İmralı heyetinde bulunan Grup Başkanvekilleri Pervin Buldan ve İdris Balukan ile İstanbul Milletvekili Sırrı Süreyya Önder, Parlamento’da basın toplantısı düzenledi.

 

Heyet adına açıklamayı yapan Buldan, İmralı’ya gitmek için Adalet Bakanlığı’na yaptıkları başvuruyu anımsatarak “Başvuru, partimizin ve heyetimizin, demokratik çözüm ve barış sürecinde bugüne kadar oynadığı tarihi rolü devam ettirme hususunda samimi bir irade beyanıdır” dedi.

 

Buldan, heyetin İmralı Adası’na gidişinin engellenmesinin Öcalan ile başlayan diyalog sürecinin bittiği anlamına geleceğini ve bunun da sürecin sonlanması gibi olumsuz sonuç doğuracağını savundu.

 

Heyetin barış ısrarına karşı hükümetin "tehdit, müdahale ve çözümsüzlük" dilini kullandığını belirten Buldan “Yapılması gereken kesintiye uğramış diyalog kanallarını biran önce açmak, müzakereye geçiş mekanizmalarıyla ilgili zaman kaybetmeksizin somut adım atmak olmalıdır” diye konuştu.

 

Buldan, kamu düzeni tartışmalarının yanlış olduğunu, "şiddet ve çatışmalardan HDP sorumlu" algısı yaratılmak istendiğini kaydederek “Tarihi bir gerçekliktir ki, bir ülkede demokratik haklar tehdit ve kısıtlama altındaysa, hak talepleri anında kriminalize ediliyorsa ortada ne kamu kalır ne de düzeni.

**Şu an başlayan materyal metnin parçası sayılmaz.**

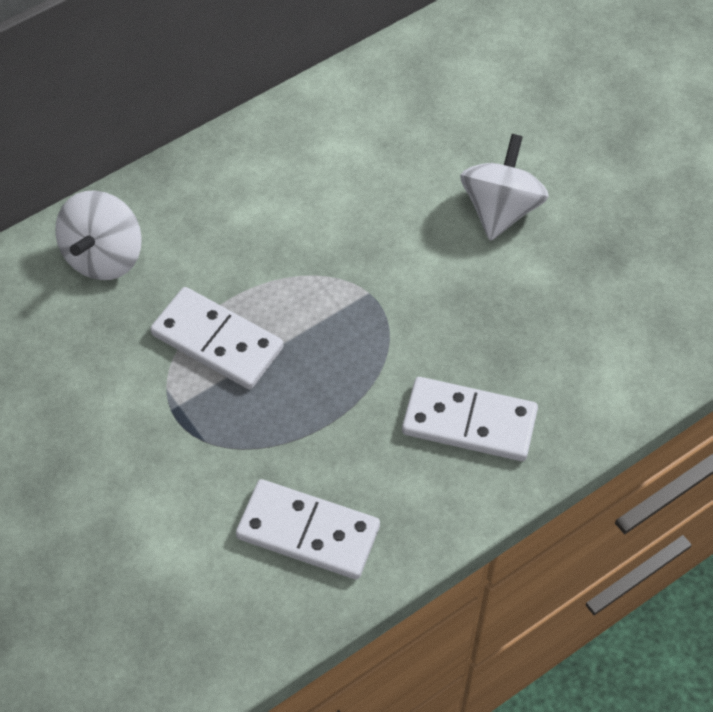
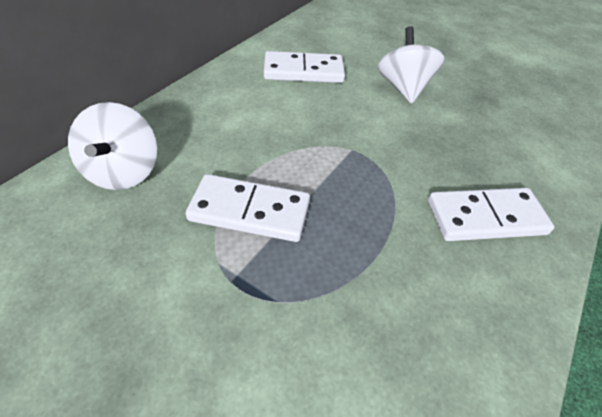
camera: 25 degrees left, 10 degrees down
white domino [236,479,380,580] -> white domino moved to [264,51,345,83]

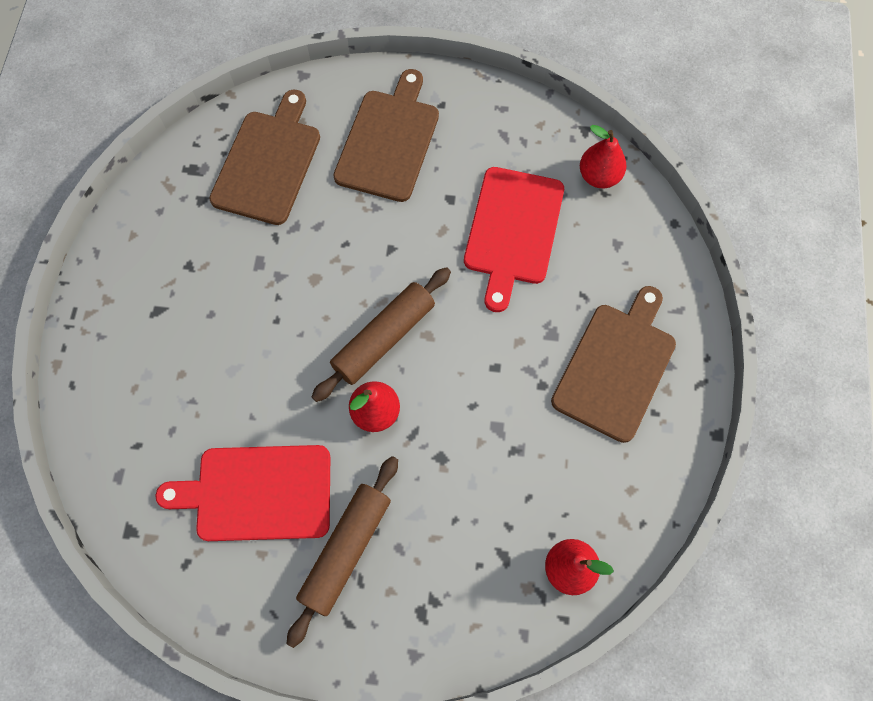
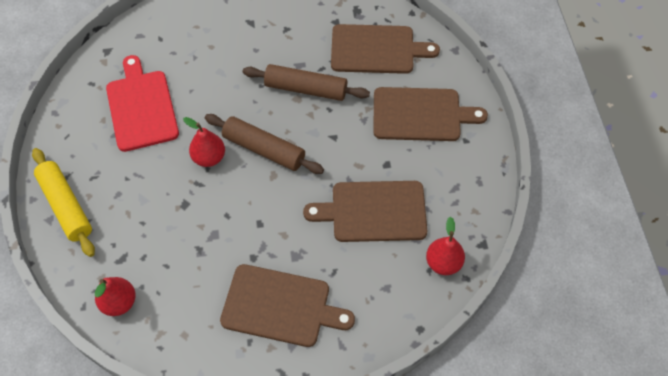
camera: 75 degrees right, 10 degrees down
brown rolling pin [287,456,398,648] -> brown rolling pin moved to [243,64,370,101]
red cutting board [464,167,564,312] -> brown cutting board [303,181,427,242]
none -> yellow rolling pin [32,148,95,257]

Dolayısıyla kamu düzeninin sağlanmasının ve çatışma ortamının ortadan kaldırılmasının biricik yolu; ülkede barış temelli tam demokratik düzenin tesisidir” dedi.

 

Buldan, heyet adına şu öneri ve çağrıda bulundu:

 

-Taraflar çatışma dili yerine sürece katkı sunacak çözüm dilini geliştirmeli,

 

-İmralı görüşmeleri üzerinden yapay gündemlerin oluşturulmamalı,

 

-Hükümet her tıkanıklıkta heyeti ve İmralı görüşmelerini tartışma konusu etmekten kaçınmalı,

 

 

-Sorumluluğumuzun tarihe karşı ve müşterek olduğu hiçbir zaman unutulmamalı.